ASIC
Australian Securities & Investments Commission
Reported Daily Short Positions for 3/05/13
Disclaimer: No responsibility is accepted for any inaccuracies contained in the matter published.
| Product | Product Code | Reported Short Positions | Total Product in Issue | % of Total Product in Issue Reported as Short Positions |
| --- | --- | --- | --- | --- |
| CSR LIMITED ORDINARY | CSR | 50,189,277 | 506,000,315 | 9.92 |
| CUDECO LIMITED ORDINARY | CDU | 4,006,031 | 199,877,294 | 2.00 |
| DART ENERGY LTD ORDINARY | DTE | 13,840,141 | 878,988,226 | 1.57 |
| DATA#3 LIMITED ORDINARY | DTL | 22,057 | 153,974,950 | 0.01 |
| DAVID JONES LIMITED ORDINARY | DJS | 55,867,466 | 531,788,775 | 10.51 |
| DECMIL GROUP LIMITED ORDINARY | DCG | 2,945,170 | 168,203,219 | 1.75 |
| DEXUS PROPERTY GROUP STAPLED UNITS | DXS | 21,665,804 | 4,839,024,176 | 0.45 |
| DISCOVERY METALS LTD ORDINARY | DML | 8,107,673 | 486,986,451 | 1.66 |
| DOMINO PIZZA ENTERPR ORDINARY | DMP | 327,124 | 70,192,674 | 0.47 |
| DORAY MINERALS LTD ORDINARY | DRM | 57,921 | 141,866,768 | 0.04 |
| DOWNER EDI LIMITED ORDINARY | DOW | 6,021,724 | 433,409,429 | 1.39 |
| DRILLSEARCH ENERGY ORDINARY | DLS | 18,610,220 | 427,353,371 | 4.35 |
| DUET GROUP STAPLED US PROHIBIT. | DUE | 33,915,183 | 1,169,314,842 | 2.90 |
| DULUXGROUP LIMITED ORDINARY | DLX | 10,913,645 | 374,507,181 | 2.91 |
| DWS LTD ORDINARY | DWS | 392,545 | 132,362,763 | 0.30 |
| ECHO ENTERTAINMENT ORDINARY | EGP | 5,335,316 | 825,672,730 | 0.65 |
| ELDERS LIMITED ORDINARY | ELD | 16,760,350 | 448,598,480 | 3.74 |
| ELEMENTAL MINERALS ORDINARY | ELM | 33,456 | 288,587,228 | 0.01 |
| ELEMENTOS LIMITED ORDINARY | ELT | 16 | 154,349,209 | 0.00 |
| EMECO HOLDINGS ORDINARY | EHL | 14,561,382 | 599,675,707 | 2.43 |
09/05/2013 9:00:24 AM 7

━━━━━━━━━━━━━━━━━━━━

▶ Work instruction: Pull out all lines from the listing that contain the string "STAPLED".

▶ Exercise answer:
| DEXUS PROPERTY GROUP STAPLED UNITS | DXS | 21,665,804 | 4,839,024,176 | 0.45 |
| DUET GROUP STAPLED US PROHIBIT. | DUE | 33,915,183 | 1,169,314,842 | 2.90 |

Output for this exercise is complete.